Linear relationship between size and transparency traits and carbon
export
Pearson’s correlation coefficients were computed between carbon export
(ln-transformed to meet the normality assumption), opacity, and size
variables. Each individual’s trait value was multiplied by its density
factor to account for the water volume sampled. Data were averaged by
sample dates (no Day/Night distinction) since there was only one carbon
export measurement per cruise. For significant correlations (p
< 0.05), linear relationships were represented in the graphs.
Metabarcoding process and analyses
DNA extraction and 18S amplification
Half of each ethanol-preserved sample (obtained with a Motoda splitter;
Motoda, 1959) was used for DNA extraction. The other half was kept as
archival material at BIOS. Since we focused the study on
mesozooplankton, macroplankton (> 2 cm) were removed from
the sample (mostly fish larvae). Samples were filtered through a 53 μm
mesh, and gently washed with milliQ water to remove as much ethanol as
possible. They were then transferred to a 50 mL falcon tube and
centrifuged at 3,500 g for 10 minutes to remove as much water and
ethanol as possible. The pellet is then weighed and transferred to a new
50 mL falcon tube and 15 or 25 ml SDS buffer (10 mM Tris-HCl, 100 mM
EDTA pH 8.0, 200 mM NaCl, 1% SDS) depending on the total mass of the
pellet. Samples were then vortexed to ensure rapid mixing of the
plankton with the buffer and thus degradation of the DNA. They were then
ground using a Fisher Scientific FSH125 homogenizer for 5 minutes, at
1/3 of maximum speed to avoid excessive DNA fragmentation and rapid
heating of the sample.
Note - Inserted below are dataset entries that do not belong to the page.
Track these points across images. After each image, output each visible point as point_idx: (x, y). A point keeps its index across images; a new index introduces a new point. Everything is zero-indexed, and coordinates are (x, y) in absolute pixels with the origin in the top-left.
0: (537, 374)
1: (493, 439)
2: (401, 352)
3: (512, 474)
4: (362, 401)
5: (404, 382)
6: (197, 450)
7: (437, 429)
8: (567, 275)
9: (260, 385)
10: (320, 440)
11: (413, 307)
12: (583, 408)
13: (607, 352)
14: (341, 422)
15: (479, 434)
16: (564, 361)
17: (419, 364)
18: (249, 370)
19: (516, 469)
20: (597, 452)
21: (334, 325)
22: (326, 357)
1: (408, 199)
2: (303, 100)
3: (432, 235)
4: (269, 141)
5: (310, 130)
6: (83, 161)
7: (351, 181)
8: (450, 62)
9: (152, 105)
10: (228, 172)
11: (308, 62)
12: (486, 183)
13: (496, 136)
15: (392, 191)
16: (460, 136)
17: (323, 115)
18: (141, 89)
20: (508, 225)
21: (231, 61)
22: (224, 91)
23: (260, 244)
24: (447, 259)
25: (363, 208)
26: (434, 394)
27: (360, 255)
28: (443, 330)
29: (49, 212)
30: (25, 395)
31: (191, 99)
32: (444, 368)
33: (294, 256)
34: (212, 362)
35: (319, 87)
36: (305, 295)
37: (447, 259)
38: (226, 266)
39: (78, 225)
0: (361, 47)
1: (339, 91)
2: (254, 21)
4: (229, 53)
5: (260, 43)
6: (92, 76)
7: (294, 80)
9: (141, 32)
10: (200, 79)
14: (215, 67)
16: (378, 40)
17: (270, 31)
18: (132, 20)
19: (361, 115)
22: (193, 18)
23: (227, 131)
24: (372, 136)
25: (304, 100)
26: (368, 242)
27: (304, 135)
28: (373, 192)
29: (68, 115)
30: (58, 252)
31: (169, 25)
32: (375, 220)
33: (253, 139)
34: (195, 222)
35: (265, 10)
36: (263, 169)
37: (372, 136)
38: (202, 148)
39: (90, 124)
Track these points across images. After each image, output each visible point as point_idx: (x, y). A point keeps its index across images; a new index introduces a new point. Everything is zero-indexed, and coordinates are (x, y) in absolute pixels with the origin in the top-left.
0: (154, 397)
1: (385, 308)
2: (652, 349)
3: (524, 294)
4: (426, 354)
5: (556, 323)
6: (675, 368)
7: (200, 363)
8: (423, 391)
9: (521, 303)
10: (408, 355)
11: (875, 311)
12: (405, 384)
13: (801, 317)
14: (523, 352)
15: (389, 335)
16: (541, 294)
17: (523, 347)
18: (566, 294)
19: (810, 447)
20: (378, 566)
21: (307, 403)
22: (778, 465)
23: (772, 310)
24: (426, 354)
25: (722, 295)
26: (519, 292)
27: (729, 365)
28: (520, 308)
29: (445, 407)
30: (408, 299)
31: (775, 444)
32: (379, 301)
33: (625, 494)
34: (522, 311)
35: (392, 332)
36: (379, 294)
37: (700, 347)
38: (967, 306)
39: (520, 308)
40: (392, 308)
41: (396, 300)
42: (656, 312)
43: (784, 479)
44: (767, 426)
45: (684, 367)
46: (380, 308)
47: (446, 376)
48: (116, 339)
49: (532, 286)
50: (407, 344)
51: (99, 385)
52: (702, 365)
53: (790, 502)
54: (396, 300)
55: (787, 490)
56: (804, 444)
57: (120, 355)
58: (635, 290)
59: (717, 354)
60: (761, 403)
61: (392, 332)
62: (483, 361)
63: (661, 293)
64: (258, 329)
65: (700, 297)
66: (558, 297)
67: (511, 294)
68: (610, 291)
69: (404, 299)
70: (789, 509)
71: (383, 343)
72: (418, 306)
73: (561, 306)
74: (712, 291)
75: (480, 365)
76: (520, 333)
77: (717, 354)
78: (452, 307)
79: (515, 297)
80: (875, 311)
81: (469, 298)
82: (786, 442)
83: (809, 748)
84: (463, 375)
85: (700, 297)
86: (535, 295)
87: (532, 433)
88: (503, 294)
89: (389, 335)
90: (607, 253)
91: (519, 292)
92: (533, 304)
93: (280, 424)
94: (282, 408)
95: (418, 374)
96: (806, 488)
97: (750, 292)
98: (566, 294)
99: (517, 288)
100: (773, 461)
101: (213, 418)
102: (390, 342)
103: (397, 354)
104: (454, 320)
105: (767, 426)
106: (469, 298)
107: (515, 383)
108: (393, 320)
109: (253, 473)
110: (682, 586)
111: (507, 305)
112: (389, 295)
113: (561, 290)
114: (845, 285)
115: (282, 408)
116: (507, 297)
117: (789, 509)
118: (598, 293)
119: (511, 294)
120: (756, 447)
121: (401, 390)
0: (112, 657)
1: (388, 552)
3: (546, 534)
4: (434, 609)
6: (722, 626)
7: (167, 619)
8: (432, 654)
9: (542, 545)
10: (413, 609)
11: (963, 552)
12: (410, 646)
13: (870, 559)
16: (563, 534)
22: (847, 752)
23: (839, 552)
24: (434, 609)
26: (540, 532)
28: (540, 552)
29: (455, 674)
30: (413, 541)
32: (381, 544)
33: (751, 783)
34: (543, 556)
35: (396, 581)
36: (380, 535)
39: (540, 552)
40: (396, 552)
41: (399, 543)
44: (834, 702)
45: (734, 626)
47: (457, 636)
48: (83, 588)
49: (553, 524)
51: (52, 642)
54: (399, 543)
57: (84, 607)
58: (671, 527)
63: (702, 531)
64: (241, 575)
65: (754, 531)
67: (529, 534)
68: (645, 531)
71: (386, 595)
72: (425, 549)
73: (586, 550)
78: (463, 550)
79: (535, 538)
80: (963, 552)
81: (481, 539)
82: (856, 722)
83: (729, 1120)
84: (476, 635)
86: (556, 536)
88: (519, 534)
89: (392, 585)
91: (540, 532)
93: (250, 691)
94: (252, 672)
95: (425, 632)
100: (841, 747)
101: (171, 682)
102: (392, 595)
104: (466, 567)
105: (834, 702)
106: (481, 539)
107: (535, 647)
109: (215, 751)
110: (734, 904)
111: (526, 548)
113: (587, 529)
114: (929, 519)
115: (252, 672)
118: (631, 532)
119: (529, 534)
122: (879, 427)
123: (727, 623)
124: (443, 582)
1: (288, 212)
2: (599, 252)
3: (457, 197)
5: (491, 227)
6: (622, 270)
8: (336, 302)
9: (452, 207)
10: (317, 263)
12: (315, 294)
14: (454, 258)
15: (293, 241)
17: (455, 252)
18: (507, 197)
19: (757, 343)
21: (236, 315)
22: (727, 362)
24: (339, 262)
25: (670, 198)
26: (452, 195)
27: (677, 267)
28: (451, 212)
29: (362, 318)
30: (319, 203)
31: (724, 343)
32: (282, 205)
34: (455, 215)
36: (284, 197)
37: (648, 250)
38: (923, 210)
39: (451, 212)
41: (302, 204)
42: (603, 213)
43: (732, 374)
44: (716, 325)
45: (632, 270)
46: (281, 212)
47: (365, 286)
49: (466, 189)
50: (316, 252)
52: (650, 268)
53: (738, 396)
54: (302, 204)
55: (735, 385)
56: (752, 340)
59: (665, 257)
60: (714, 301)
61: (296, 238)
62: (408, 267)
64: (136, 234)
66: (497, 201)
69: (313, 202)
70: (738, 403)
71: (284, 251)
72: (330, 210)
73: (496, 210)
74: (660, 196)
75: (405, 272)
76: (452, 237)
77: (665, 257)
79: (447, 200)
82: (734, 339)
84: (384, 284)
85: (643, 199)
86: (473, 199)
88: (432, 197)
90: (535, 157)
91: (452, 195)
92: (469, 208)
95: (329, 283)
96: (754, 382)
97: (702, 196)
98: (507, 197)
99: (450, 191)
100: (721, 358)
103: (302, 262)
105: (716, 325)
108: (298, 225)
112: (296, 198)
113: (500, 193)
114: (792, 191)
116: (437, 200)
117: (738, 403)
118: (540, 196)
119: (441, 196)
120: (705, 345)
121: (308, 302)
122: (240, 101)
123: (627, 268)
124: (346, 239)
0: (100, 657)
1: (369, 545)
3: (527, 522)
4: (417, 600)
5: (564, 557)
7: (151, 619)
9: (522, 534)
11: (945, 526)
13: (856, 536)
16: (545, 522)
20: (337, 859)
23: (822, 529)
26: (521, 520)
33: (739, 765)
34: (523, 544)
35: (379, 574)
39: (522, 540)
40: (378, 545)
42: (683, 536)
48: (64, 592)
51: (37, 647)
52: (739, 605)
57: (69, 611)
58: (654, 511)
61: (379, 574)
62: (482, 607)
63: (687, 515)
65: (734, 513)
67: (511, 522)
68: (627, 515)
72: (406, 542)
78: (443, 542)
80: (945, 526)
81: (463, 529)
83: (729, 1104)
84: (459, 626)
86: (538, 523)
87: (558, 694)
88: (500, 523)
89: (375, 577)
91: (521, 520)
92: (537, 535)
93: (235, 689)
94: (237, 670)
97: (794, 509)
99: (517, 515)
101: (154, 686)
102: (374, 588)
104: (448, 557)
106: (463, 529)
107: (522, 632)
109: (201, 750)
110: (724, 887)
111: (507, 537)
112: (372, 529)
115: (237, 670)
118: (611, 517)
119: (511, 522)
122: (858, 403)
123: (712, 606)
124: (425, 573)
After the grinding step, the homogenizer was
rinsed with 10 mL SDS buffer (or 15 mL depending on sample mass) to
minimise sample loss. Between samples, the homogenizer is washed and
sterilised. Proteinase K (Sigma-Aldrich; St. Louis, MO, USA) was added
to the buffer (0.2 mg mL-1 final concentration), with
5 mL sterilised stainless steel Shot, 3/32′′ Ellipse (Rio Grande, CA,
USA). Samples were then placed in an oven at 60°C for 4 h, vortexing at
maximum speed for 30 s every 30 min. Tubes were centrifuged at 3,500 g
for 15 min and three 400 μL replicates of supernatant were transferred
to 1.5 mL Eppendorf tubes. DNA was extracted using the E.Z.N.A. Mollusc
DNA Kit (Omega Bio-Tek, Norcross, GA, USA), with some modifications
explained in Blanco-Bercial (2020). Quality control of extracted DNA was
performed by fluorimetry using a NanoDropTM One instrument. Extracted
DNA was stored at -20°C until amplification.
Amplification of the V1V2 region of the 18S (about 350 bp) was done
following Fonseca et al. (2010). Samples were then sent to the Genomics
Research Center of Rochester University (NY, USA) for sequencing.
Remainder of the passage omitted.